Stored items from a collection
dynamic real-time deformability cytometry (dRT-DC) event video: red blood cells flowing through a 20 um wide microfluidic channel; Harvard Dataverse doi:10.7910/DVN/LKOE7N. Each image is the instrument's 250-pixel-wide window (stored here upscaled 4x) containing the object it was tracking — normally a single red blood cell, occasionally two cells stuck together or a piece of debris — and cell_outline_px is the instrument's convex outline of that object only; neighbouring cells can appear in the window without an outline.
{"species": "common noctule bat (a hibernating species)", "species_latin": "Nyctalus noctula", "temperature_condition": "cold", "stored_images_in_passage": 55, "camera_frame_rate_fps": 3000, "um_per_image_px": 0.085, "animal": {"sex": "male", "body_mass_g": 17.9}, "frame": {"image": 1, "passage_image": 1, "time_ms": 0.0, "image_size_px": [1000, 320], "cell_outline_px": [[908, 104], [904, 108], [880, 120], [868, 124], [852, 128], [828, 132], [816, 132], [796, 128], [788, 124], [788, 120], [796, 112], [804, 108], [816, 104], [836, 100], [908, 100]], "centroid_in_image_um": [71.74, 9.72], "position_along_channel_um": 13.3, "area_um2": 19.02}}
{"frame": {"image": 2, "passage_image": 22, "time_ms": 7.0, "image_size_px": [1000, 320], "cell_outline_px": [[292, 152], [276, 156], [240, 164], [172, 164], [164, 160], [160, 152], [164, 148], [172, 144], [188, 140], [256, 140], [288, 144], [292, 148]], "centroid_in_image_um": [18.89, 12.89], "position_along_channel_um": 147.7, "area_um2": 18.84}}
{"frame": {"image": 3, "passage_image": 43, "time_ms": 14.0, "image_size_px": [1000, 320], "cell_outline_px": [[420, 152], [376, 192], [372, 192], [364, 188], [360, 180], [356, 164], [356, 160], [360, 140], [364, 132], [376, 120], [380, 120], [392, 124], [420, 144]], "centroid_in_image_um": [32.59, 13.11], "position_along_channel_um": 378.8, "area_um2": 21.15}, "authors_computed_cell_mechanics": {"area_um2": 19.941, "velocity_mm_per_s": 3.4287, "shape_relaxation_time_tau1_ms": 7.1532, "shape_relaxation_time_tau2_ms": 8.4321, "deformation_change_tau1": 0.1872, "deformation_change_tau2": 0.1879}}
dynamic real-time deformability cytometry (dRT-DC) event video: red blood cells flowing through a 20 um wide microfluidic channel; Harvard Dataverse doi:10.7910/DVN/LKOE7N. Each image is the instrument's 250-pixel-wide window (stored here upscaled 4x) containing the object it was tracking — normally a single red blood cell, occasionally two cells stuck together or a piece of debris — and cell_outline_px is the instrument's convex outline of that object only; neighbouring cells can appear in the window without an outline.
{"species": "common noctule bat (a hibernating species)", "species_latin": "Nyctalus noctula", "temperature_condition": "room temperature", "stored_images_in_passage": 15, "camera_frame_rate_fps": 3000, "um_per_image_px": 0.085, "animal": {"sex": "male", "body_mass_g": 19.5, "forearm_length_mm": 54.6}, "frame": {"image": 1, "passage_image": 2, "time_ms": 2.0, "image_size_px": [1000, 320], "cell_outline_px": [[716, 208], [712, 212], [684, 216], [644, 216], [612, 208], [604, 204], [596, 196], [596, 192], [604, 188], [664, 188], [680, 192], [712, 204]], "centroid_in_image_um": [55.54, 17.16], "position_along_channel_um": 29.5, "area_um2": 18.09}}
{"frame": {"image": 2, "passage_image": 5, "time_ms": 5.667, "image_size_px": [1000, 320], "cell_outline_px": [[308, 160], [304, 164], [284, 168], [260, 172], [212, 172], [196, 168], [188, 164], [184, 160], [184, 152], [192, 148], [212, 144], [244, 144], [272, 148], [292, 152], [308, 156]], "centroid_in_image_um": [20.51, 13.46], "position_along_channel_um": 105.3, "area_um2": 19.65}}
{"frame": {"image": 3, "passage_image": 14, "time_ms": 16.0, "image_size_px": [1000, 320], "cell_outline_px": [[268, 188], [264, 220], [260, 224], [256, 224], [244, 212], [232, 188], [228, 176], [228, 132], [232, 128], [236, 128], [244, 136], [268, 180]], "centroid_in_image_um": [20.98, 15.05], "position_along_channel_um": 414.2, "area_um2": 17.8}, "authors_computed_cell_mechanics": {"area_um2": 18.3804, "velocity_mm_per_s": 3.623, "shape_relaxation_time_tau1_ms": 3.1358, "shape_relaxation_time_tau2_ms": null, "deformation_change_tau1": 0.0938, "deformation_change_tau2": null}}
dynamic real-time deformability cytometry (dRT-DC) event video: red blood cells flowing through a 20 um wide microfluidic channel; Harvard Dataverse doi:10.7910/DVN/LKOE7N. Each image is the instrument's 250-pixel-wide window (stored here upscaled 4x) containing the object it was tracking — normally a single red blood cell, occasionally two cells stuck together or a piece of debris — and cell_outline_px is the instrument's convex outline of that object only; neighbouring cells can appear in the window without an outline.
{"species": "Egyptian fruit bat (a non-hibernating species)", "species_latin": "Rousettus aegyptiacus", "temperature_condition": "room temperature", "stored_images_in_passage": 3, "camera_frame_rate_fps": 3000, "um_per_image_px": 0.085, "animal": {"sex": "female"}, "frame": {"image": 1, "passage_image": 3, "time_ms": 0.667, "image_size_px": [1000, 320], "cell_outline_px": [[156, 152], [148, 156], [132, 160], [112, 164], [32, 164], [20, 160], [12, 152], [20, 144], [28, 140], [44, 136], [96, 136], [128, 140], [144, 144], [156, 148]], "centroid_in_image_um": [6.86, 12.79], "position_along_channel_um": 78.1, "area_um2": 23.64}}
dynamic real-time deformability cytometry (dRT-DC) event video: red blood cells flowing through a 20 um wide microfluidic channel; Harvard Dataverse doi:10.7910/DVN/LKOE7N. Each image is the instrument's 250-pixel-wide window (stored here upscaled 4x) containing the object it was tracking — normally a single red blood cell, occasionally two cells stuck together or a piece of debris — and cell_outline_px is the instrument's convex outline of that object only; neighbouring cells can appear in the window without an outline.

Task requirements: Copy out the material above in its entirety. Every detail must match.

Full response:
dynamic real-time deformability cytometry (dRT-DC) event video: red blood cells flowing through a 20 um wide microfluidic channel; Harvard Dataverse doi:10.7910/DVN/LKOE7N. Each image is the instrument's 250-pixel-wide window (stored here upscaled 4x) containing the object it was tracking — normally a single red blood cell, occasionally two cells stuck together or a piece of debris — and cell_outline_px is the instrument's convex outline of that object only; neighbouring cells can appear in the window without an outline.
{"species": "common noctule bat (a hibernating species)", "species_latin": "Nyctalus noctula", "temperature_condition": "cold", "stored_images_in_passage": 55, "camera_frame_rate_fps": 3000, "um_per_image_px": 0.085, "animal": {"sex": "male", "body_mass_g": 17.9}, "frame": {"image": 1, "passage_image": 1, "time_ms": 0.0, "image_size_px": [1000, 320], "cell_outline_px": [[908, 104], [904, 108], [880, 120], [868, 124], [852, 128], [828, 132], [816, 132], [796, 128], [788, 124], [788, 120], [796, 112], [804, 108], [816, 104], [836, 100], [908, 100]], "centroid_in_image_um": [71.74, 9.72], "position_along_channel_um": 13.3, "area_um2": 19.02}}
{"frame": {"image": 2, "passage_image": 22, "time_ms": 7.0, "image_size_px": [1000, 320], "cell_outline_px": [[292, 152], [276, 156], [240, 164], [172, 164], [164, 160], [160, 152], [164, 148], [172, 144], [188, 140], [256, 140], [288, 144], [292, 148]], "centroid_in_image_um": [18.89, 12.89], "position_along_channel_um": 147.7, "area_um2": 18.84}}
{"frame": {"image": 3, "passage_image": 43, "time_ms": 14.0, "image_size_px": [1000, 320], "cell_outline_px": [[420, 152], [376, 192], [372, 192], [364, 188], [360, 180], [356, 164], [356, 160], [360, 140], [364, 132], [376, 120], [380, 120], [392, 124], [420, 144]], "centroid_in_image_um": [32.59, 13.11], "position_along_channel_um": 378.8, "area_um2": 21.15}, "authors_computed_cell_mechanics": {"area_um2": 19.941, "velocity_mm_per_s": 3.4287, "shape_relaxation_time_tau1_ms": 7.1532, "shape_relaxation_time_tau2_ms": 8.4321, "deformation_change_tau1": 0.1872, "deformation_change_tau2": 0.1879}}
dynamic real-time deformability cytometry (dRT-DC) event video: red blood cells flowing through a 20 um wide microfluidic channel; Harvard Dataverse doi:10.7910/DVN/LKOE7N. Each image is the instrument's 250-pixel-wide window (stored here upscaled 4x) containing the object it was tracking — normally a single red blood cell, occasionally two cells stuck together or a piece of debris — and cell_outline_px is the instrument's convex outline of that object only; neighbouring cells can appear in the window without an outline.
{"species": "common noctule bat (a hibernating species)", "species_latin": "Nyctalus noctula", "temperature_condition": "room temperature", "stored_images_in_passage": 15, "camera_frame_rate_fps": 3000, "um_per_image_px": 0.085, "animal": {"sex": "male", "body_mass_g": 19.5, "forearm_length_mm": 54.6}, "frame": {"image": 1, "passage_image": 2, "time_ms": 2.0, "image_size_px": [1000, 320], "cell_outline_px": [[716, 208], [712, 212], [684, 216], [644, 216], [612, 208], [604, 204], [596, 196], [596, 192], [604, 188], [664, 188], [680, 192], [712, 204]], "centroid_in_image_um": [55.54, 17.16], "position_along_channel_um": 29.5, "area_um2": 18.09}}
{"frame": {"image": 2, "passage_image": 5, "time_ms": 5.667, "image_size_px": [1000, 320], "cell_outline_px": [[308, 160], [304, 164], [284, 168], [260, 172], [212, 172], [196, 168], [188, 164], [184, 160], [184, 152], [192, 148], [212, 144], [244, 144], [272, 148], [292, 152], [308, 156]], "centroid_in_image_um": [20.51, 13.46], "position_along_channel_um": 105.3, "area_um2": 19.65}}
{"frame": {"image": 3, "passage_image": 14, "time_ms": 16.0, "image_size_px": [1000, 320], "cell_outline_px": [[268, 188], [264, 220], [260, 224], [256, 224], [244, 212], [232, 188], [228, 176], [228, 132], [232, 128], [236, 128], [244, 136], [268, 180]], "centroid_in_image_um": [20.98, 15.05], "position_along_channel_um": 414.2, "area_um2": 17.8}, "authors_computed_cell_mechanics": {"area_um2": 18.3804, "velocity_mm_per_s": 3.623, "shape_relaxation_time_tau1_ms": 3.1358, "shape_relaxation_time_tau2_ms": null, "deformation_change_tau1": 0.0938, "deformation_change_tau2": null}}
dynamic real-time deformability cytometry (dRT-DC) event video: red blood cells flowing through a 20 um wide microfluidic channel; Harvard Dataverse doi:10.7910/DVN/LKOE7N. Each image is the instrument's 250-pixel-wide window (stored here upscaled 4x) containing the object it was tracking — normally a single red blood cell, occasionally two cells stuck together or a piece of debris — and cell_outline_px is the instrument's convex outline of that object only; neighbouring cells can appear in the window without an outline.
{"species": "Egyptian fruit bat (a non-hibernating species)", "species_latin": "Rousettus aegyptiacus", "temperature_condition": "room temperature", "stored_images_in_passage": 3, "camera_frame_rate_fps": 3000, "um_per_image_px": 0.085, "animal": {"sex": "female"}, "frame": {"image": 1, "passage_image": 3, "time_ms": 0.667, "image_size_px": [1000, 320], "cell_outline_px": [[156, 152], [148, 156], [132, 160], [112, 164], [32, 164], [20, 160], [12, 152], [20, 144], [28, 140], [44, 136], [96, 136], [128, 140], [144, 144], [156, 148]], "centroid_in_image_um": [6.86, 12.79], "position_along_channel_um": 78.1, "area_um2": 23.64}}
dynamic real-time deformability cytometry (dRT-DC) event video: red blood cells flowing through a 20 um wide microfluidic channel; Harvard Dataverse doi:10.7910/DVN/LKOE7N. Each image is the instrument's 250-pixel-wide window (stored here upscaled 4x) containing the object it was tracking — normally a single red blood cell, occasionally two cells stuck together or a piece of debris — and cell_outline_px is the instrument's convex outline of that object only; neighbouring cells can appear in the window without an outline.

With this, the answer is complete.